[EXERCISE DATA Boundary: Start]

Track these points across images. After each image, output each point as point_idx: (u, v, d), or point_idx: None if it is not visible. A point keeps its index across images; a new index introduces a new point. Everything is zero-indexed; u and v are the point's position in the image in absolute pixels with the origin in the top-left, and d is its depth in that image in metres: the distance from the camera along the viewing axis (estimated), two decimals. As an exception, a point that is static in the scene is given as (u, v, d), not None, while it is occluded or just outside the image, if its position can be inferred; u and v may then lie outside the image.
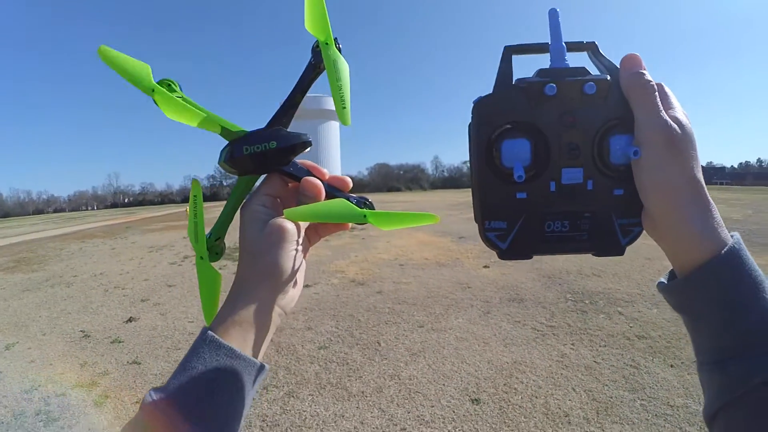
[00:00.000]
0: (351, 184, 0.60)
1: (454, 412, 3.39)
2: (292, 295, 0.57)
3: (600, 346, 4.41)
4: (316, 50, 0.57)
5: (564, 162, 0.50)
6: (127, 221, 25.02)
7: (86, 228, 21.35)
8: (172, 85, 0.56)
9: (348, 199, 0.57)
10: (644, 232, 0.52)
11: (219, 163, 0.58)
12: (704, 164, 0.52)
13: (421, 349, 4.57)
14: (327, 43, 0.55)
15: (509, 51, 0.51)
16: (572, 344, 4.50)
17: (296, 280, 0.57)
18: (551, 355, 4.30)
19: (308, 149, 0.59)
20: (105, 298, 7.07)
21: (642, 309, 5.34)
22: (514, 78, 0.51)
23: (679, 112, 0.47)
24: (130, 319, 5.90)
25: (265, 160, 0.57)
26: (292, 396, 3.72)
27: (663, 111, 0.46)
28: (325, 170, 0.60)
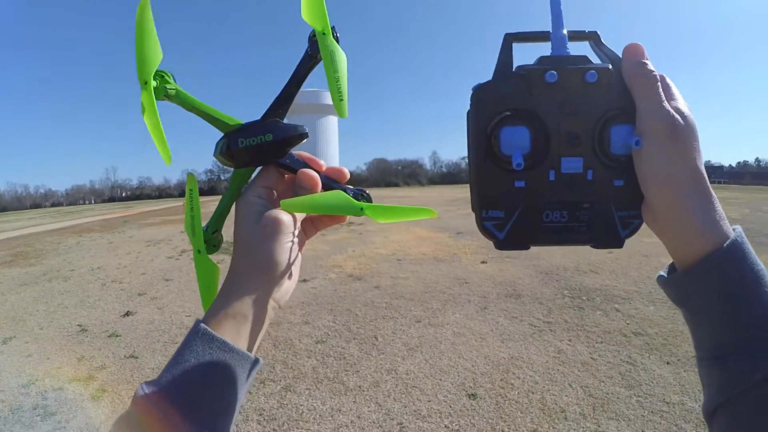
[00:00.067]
0: (348, 176, 0.60)
1: (450, 406, 3.40)
2: (286, 288, 0.56)
3: (597, 343, 4.42)
4: (313, 40, 0.56)
5: (564, 151, 0.49)
6: (125, 215, 24.97)
7: (84, 222, 21.31)
8: (166, 77, 0.54)
9: (345, 191, 0.56)
10: (644, 225, 0.51)
11: (215, 155, 0.58)
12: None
13: (418, 344, 4.58)
14: (324, 33, 0.54)
15: (509, 39, 0.51)
16: (569, 340, 4.51)
17: (291, 273, 0.57)
18: (548, 350, 4.31)
19: (305, 141, 0.58)
20: (102, 292, 7.07)
21: (639, 306, 5.36)
22: (515, 66, 0.50)
23: (682, 103, 0.47)
24: (127, 313, 5.89)
25: (261, 152, 0.56)
26: (289, 390, 3.73)
27: (665, 101, 0.46)
28: (322, 162, 0.59)
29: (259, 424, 3.25)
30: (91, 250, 11.69)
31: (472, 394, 3.55)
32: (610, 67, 0.48)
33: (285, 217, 0.53)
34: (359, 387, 3.76)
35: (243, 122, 0.57)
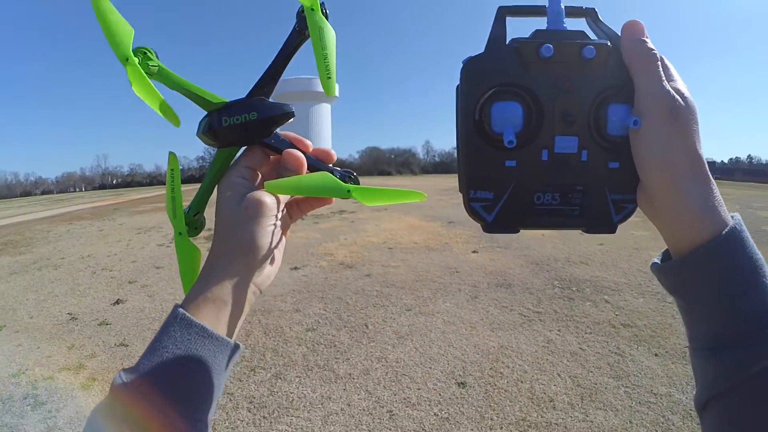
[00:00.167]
0: (335, 157, 0.58)
1: (440, 394, 3.42)
2: (268, 272, 0.55)
3: (586, 333, 4.45)
4: (301, 16, 0.54)
5: (558, 130, 0.47)
6: (115, 203, 24.85)
7: (74, 210, 21.18)
8: (149, 54, 0.53)
9: (332, 173, 0.55)
10: (637, 212, 0.49)
11: (198, 134, 0.56)
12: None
13: (408, 332, 4.60)
14: (313, 9, 0.53)
15: (503, 12, 0.48)
16: (558, 330, 4.54)
17: (274, 258, 0.55)
18: (537, 340, 4.33)
19: (291, 120, 0.56)
20: (92, 281, 7.04)
21: (628, 298, 5.38)
22: (508, 39, 0.48)
23: (681, 84, 0.45)
24: (117, 301, 5.87)
25: (246, 131, 0.54)
26: (280, 378, 3.74)
27: (665, 81, 0.44)
28: (309, 142, 0.58)
29: (249, 411, 3.26)
30: (81, 238, 11.62)
31: (462, 383, 3.57)
32: (609, 43, 0.46)
33: (268, 199, 0.52)
34: (349, 375, 3.78)
35: (228, 100, 0.55)
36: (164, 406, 0.44)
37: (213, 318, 0.48)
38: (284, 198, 0.55)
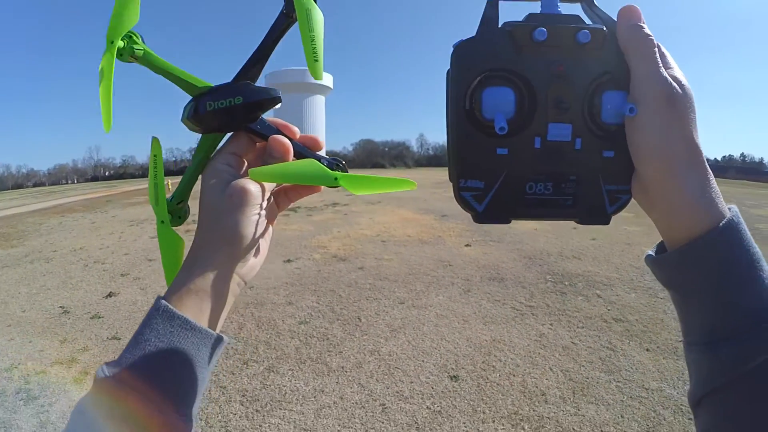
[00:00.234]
0: (323, 145, 0.57)
1: (432, 388, 3.44)
2: (253, 263, 0.54)
3: (578, 328, 4.48)
4: None
5: (551, 116, 0.45)
6: (108, 195, 24.77)
7: (66, 202, 21.08)
8: (135, 37, 0.52)
9: (319, 160, 0.53)
10: (630, 205, 0.48)
11: (182, 120, 0.54)
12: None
13: (401, 325, 4.61)
14: None
15: None
16: (551, 324, 4.56)
17: (259, 248, 0.54)
18: (530, 334, 4.35)
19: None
20: (85, 274, 7.01)
21: (620, 293, 5.41)
22: (501, 23, 0.46)
23: (678, 71, 0.43)
24: (109, 294, 5.85)
25: (231, 116, 0.53)
26: (272, 371, 3.74)
27: (662, 67, 0.43)
28: (295, 129, 0.56)
29: (242, 405, 3.26)
30: (73, 231, 11.57)
31: (454, 376, 3.59)
32: (605, 28, 0.45)
33: (252, 187, 0.50)
34: (342, 368, 3.78)
35: (213, 85, 0.54)
36: (151, 397, 0.43)
37: (196, 310, 0.47)
38: (270, 186, 0.53)
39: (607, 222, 0.48)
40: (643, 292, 5.33)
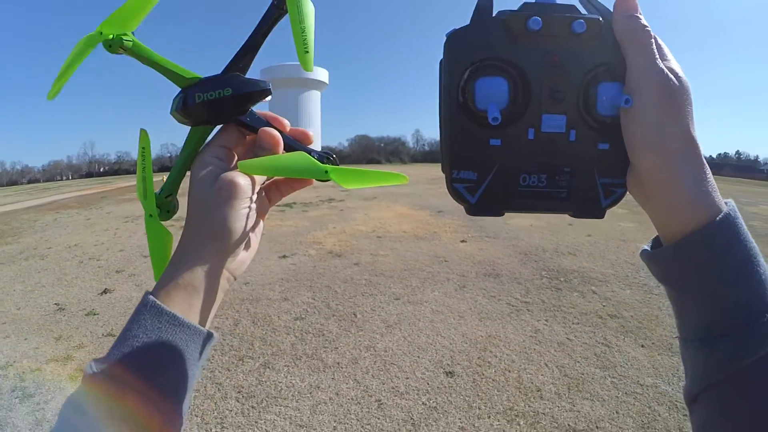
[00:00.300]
0: (313, 139, 0.57)
1: (428, 384, 3.44)
2: (242, 258, 0.53)
3: (573, 324, 4.49)
4: None
5: (545, 107, 0.44)
6: (103, 191, 24.65)
7: (61, 198, 20.98)
8: None
9: (309, 153, 0.52)
10: (624, 202, 0.47)
11: (171, 112, 0.54)
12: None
13: (396, 321, 4.62)
14: None
15: None
16: (546, 320, 4.57)
17: (249, 242, 0.53)
18: (525, 330, 4.36)
19: (268, 98, 0.54)
20: (80, 270, 6.98)
21: (615, 289, 5.42)
22: (495, 11, 0.45)
23: (675, 63, 0.43)
24: (105, 291, 5.84)
25: (220, 108, 0.52)
26: (268, 367, 3.74)
27: (659, 59, 0.42)
28: (286, 122, 0.55)
29: (238, 401, 3.26)
30: (68, 227, 11.51)
31: (450, 372, 3.59)
32: (601, 19, 0.44)
33: (242, 180, 0.49)
34: (338, 364, 3.79)
35: (202, 76, 0.53)
36: (151, 396, 0.42)
37: (185, 306, 0.47)
38: (260, 179, 0.53)
39: (601, 215, 0.48)
40: (638, 289, 5.34)
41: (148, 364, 0.44)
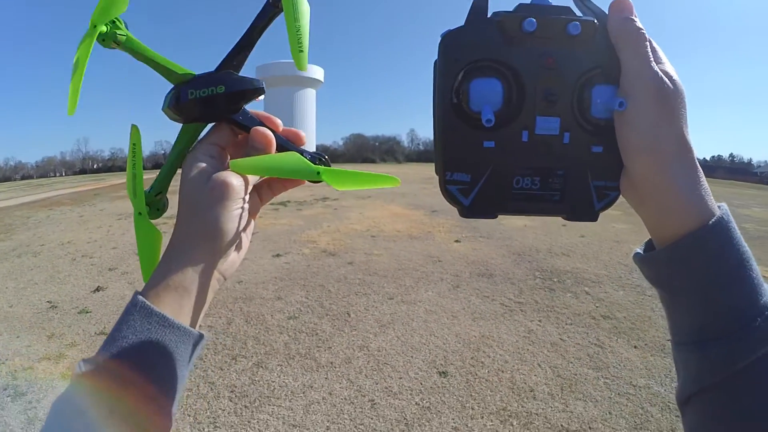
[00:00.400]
0: (305, 139, 0.56)
1: (421, 384, 3.44)
2: (233, 259, 0.52)
3: (566, 324, 4.50)
4: None
5: (539, 109, 0.44)
6: (96, 188, 24.53)
7: (54, 195, 20.88)
8: (118, 23, 0.51)
9: (301, 154, 0.52)
10: (618, 203, 0.47)
11: (163, 109, 0.53)
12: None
13: (390, 320, 4.62)
14: None
15: None
16: (539, 321, 4.58)
17: (240, 243, 0.52)
18: (518, 330, 4.37)
19: (261, 97, 0.53)
20: (72, 268, 6.95)
21: (608, 290, 5.44)
22: (490, 12, 0.45)
23: (669, 66, 0.43)
24: (97, 289, 5.81)
25: (212, 105, 0.51)
26: (261, 366, 3.74)
27: (653, 62, 0.42)
28: (278, 121, 0.55)
29: (231, 401, 3.25)
30: (61, 224, 11.45)
31: (443, 372, 3.60)
32: (595, 21, 0.44)
33: (235, 180, 0.48)
34: (331, 363, 3.78)
35: (195, 73, 0.53)
36: (150, 394, 0.42)
37: (175, 307, 0.46)
38: (253, 179, 0.52)
39: (594, 218, 0.48)
40: (631, 290, 5.36)
41: (134, 366, 0.43)
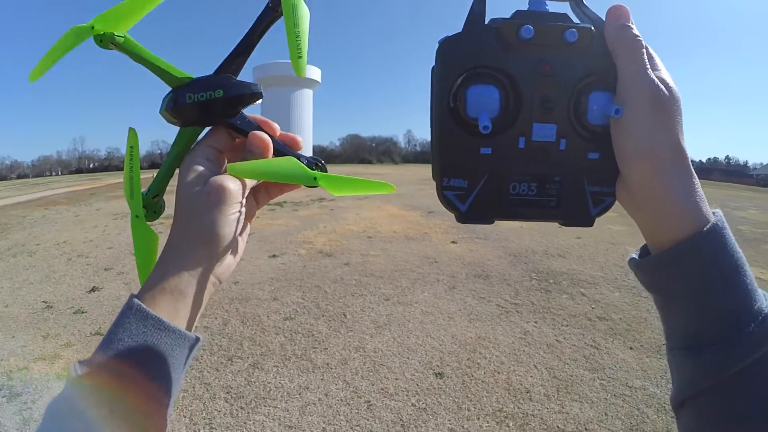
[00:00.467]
0: (302, 144, 0.56)
1: (418, 385, 3.44)
2: (229, 262, 0.52)
3: (562, 326, 4.50)
4: None
5: (536, 116, 0.45)
6: (92, 187, 24.50)
7: (50, 194, 20.84)
8: None
9: (299, 159, 0.52)
10: (615, 205, 0.48)
11: (161, 112, 0.53)
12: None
13: (386, 321, 4.62)
14: None
15: None
16: (535, 322, 4.59)
17: (236, 247, 0.52)
18: (514, 332, 4.37)
19: (259, 101, 0.53)
20: (68, 268, 6.93)
21: (604, 291, 5.46)
22: (488, 19, 0.45)
23: (665, 73, 0.43)
24: (93, 289, 5.80)
25: (210, 109, 0.51)
26: (257, 367, 3.73)
27: (650, 69, 0.42)
28: (276, 125, 0.55)
29: (227, 402, 3.25)
30: (57, 224, 11.43)
31: (439, 373, 3.60)
32: (592, 28, 0.44)
33: (232, 184, 0.48)
34: (327, 364, 3.78)
35: (193, 77, 0.53)
36: (151, 393, 0.42)
37: (171, 310, 0.46)
38: (250, 183, 0.52)
39: (590, 224, 0.48)
40: (627, 291, 5.37)
41: (129, 370, 0.43)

[EXERCISE DATA Boundary: End]

Set down exactly the lines of the data above, beginning with the line that has "20: (105, 298, 7.07)" and ending with the line that has "28: (325, 170, 0.60)", and no others.

**RESULT OF THE TASK:**
20: (105, 298, 7.07)
21: (642, 309, 5.34)
22: (514, 78, 0.51)
23: (679, 112, 0.47)
24: (130, 319, 5.90)
25: (265, 160, 0.57)
26: (292, 396, 3.72)
27: (663, 111, 0.46)
28: (325, 170, 0.60)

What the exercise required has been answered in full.